画面を見れば、俺のよく知る名前が表示されている。
「照弥さん、こんばんわ!」
通話ボタンを押してスマートフォンを耳に当てると、青年の明るく元気な声が聞こえてきた。
「やぁ、杏太(きょうた)くん。こんばんわ。」
悲哀に満ちた心を読まれないよう、俺は明るい声色で返した。
電話をかけてきたのは杏太くん。
高校時代から今に至るまで、俺をかわいがってくれている先輩の弟さんだ。
先輩に紹介されて意気投合し、その交流は十年ほど続いている。
「どうしたんだい?」
「仕事が早く終わったから、食事に行きたいと思って。
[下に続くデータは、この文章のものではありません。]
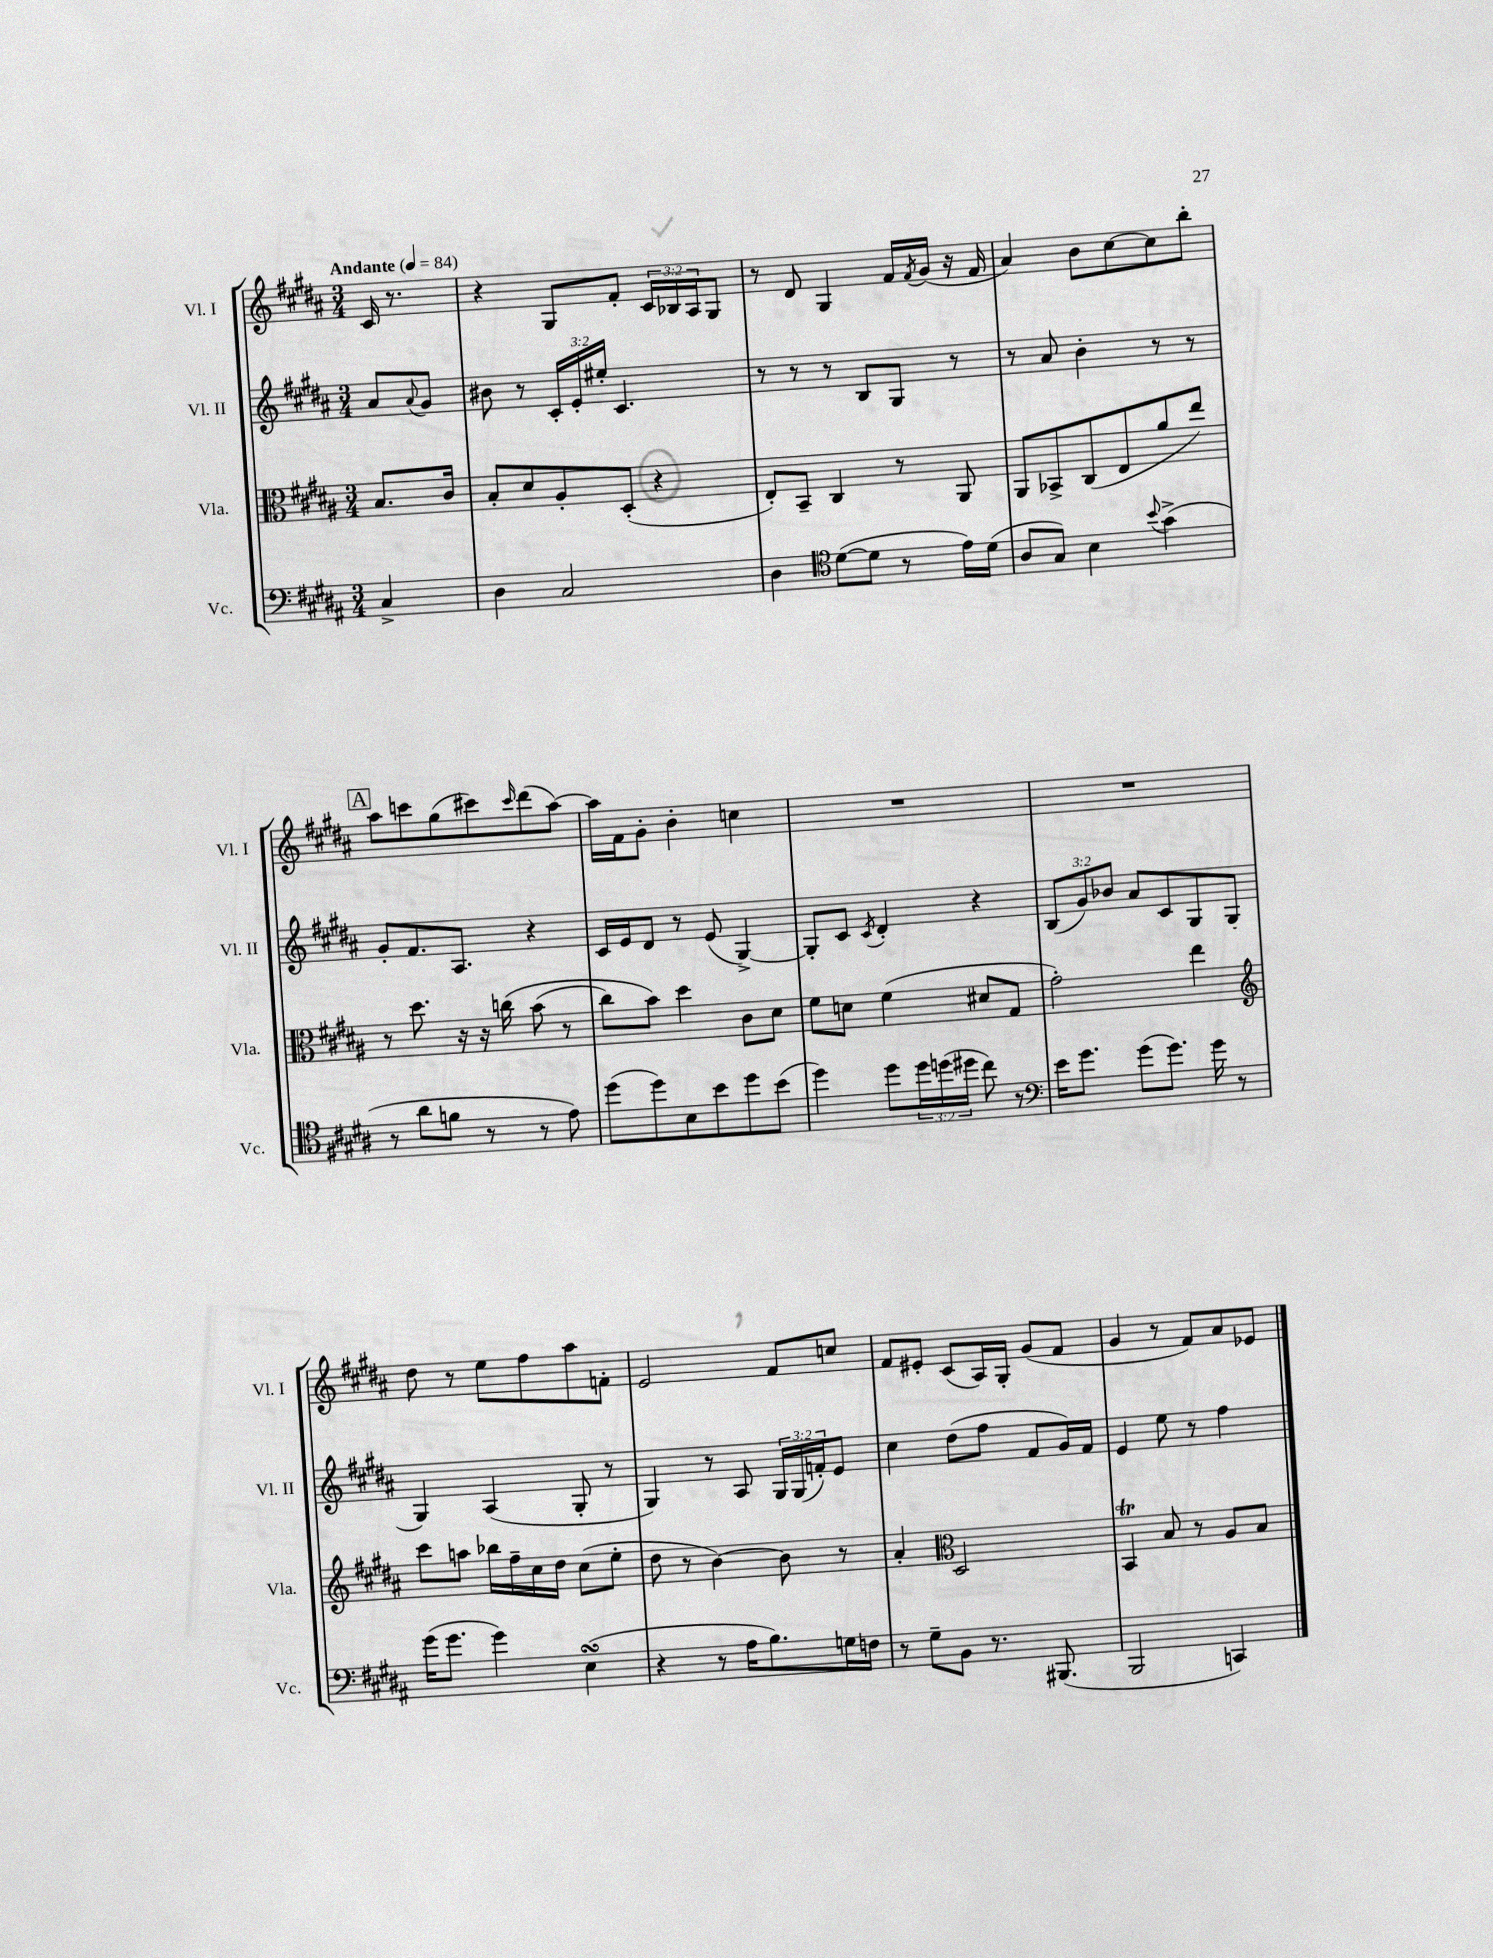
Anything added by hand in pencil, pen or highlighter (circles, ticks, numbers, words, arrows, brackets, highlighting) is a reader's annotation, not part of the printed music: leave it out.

**kern	**kern	**kern	**kern
*part4	*part3	*part2	*part1
*staff4	*staff3	*staff2	*staff1
*I"Vc.	*I"Vla.	*I"Vl. II	*I"Vl. I
*I'Vc.	*I'Vla.	*I'Vl. II	*I'Vl. I
*clefF4	*clefC3	*clefG2	*clefG2
*k[f#c#g#d#a#]	*k[f#c#g#d#a#]	*k[f#c#g#d#a#]	*k[f#c#g#d#a#]
*M3/4	*M3/4	*M3/4	*M3/4
*MM84	*MM84	*MM84	*MM84
=	=	=	=
!	!	!	!LO:TX:a:B:t=Andante
4C#^/	8.B/L	8a#/L	16c#/
.	.	.	8.r
.	.	8qqa#/	.
.	.	8g#/J	.
.	16c#/Jk	.	.
=1	=1	=1	=1
4D#\	8B'/L	8b#X\	4r
.	8d#/	8r	.
2C#/	8A#'/	24c#'/LL	8G#/L
.	.	24e'/	.
.	.	24ee#X'/JJ	.
.	(8D#'/J	4.c#/	8f#'/J
.	4r	.	24c#/LL
.	.	.	24B-X/
.	.	.	24A#/J
.	.	.	8G#/J
=2	=2	=2	=2
4D#\	8E'/L)	8r	8r
.	8BB~/J	8r	8d#/
*clefC4	*	*	*
([8d#\L	4C#/	8r	4G#/
8d#\J]	.	8B/L	.
8r	8r	8G#/J	16f#/LL
.	.	.	8qf#/
.	.	.	(16g#/JJ
16e\LL)	8AA#/	8r	16r
(16d#\JJ	.	.	16f#/
=3	=3	=3	=3
8A#/L	8AA#/L	8r	4a#/)
8G#/J)	8BB-X^/	8a#/	.
4B\	(8C#/	4b'\	8b\L
.	8E/	.	[8cc#\
8qqb/	.	.	.
(4g#^\	8a#/	8r	8cc#\]
.	8ee/J)	8r	8bb'\J
!!LO:LB:g=z
!!LO:REH:place=s1:t=A
=4	=4	=4	=4
8r	8r	8g#'/L	8aa#\L
8a#\L	8.dd#\	8.f#/	8cccn\
8fn\J	.	.	(8gg#\
.	16r	8.A#/J	.
8r	16r	.	8ccc#X\)
.	(16ccn\	.	.
.	.	.	16qqccc#/
8r	(8b\	4r	(8ddd#\
8e\)	8r	.	[8aa#\J)
=5	=5	=5	=5
(8dd#\L	8cc#\L)	16c#/LL	16aa#\LL]
.	.	16e/J	16f#\J
8dd#\)	8b\J)	8d#/J	8g#'\J
8B\	4dd#\	8r	4b'\
8b\	.	(8e/	.
8dd#\	8c#\L	[4G#^/)	4ccn\
(8b\J	8d#\J	.	.
=6	=6	=6	=6
4dd#\)	8f#\L	8G#'/L]	2.r
.	8dn\J	8c#/J	.
.	.	8qc#/	.
8dd#\L	(4f#\	4d#'/	.
24dd#\L	.	.	.
(24ddn\	.	.	.
24dd#X\JJ	.	.	.
8cc#\)	8d#X/L	4r	.
8r	8G#/J	.	.
=7	=7	=7	=7
*clefF4	*	*	*
16e\KL	2g#'\)	(12B/L	2.r
8.g#\J	.	.	.
.	.	12g#/)	.
.	.	12b-X/J	.
(8g#\L	.	8a#/L	.
8.g#\J)	.	8c#/	.
.	4ee\	8G#/	.
16g#\	.	.	.
8r	.	(8G#/J	.
!!LO:LB:g=z
=8	=8	=8	=8
*	*clefG2	*	*
(16g#\KL	8ccc#\L	4G#/)	8dd#\
8.g#\J	.	.	.
.	8aan\J	.	8r
4g#\)	16bb-X\LL	(4A#/	8ee\L
.	16ff#~\	.	.
.	16cc#\	.	8ff#\
.	16dd#\JJ	.	.
(4EsSSs\	(8cc#\L	8G#'/	8aa#\
.	8ee'\J	8r	8fn'\J
=9	=9	=9	=9
4r	8dd#\	4G#/)	2e/
.	8r	.	.
8r	[4b\)	8r	.
16A#\KL	.	8A#/	.
8.B\)	.	.	.
.	8b\]	24G#/LL	8f#/L
.	.	(24G#/	.
.	.	24fn'/J)	.
16Gn\L	8r	8e/J	8ccn/J
16Fn\JJ	.	.	.
=10	=10	=10	=10
8r	4a#'/	4cc#\	8f#/L
8G#~\L	.	.	8e#X'/J
*	*clefC3	*	*
8BB\J	2D#/	(8dd#\L	(8c#/L
8.r	.	8ff#\J	16A#/L)
.	.	.	16G#'/JJ
.	.	8f#/L	(8g#/L
(8.BBB#X/	.	.	.
.	.	16g#/L)	8f#/J
.	.	16f#/JJ	.
=11	=11	=11	=11
2BBB/	4BBT/	4e/	4g#/
.	8B/	8ee\	8r
.	8r	8r	8f#/L)
4CCn/)	8A#/L	4ff#\	8a#/
.	8B/J	.	8e-X/J
==	==	==	==
*-	*-	*-	*-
照弥さん、予定は空いてる?」
最愛の恋人の裏切りを知って、悲しい時の誘い。
何もなければ、快く受けているところなのに…
「うん、今日はね…」
「……もしかして、何かあった?」
自然と声の調子はトーンダウンしていた。
それを杏太くんは、察したらしい。
彼もまた、声の調子が変わっていた。
「とりあえず会おうか。話はそこでするから。」
「分かった。じゃあ、いつもの個室居酒屋で待ってる。」
よく行く個室居酒屋を待ち合わせ場所にし、俺は杏太くんとの電話を切った。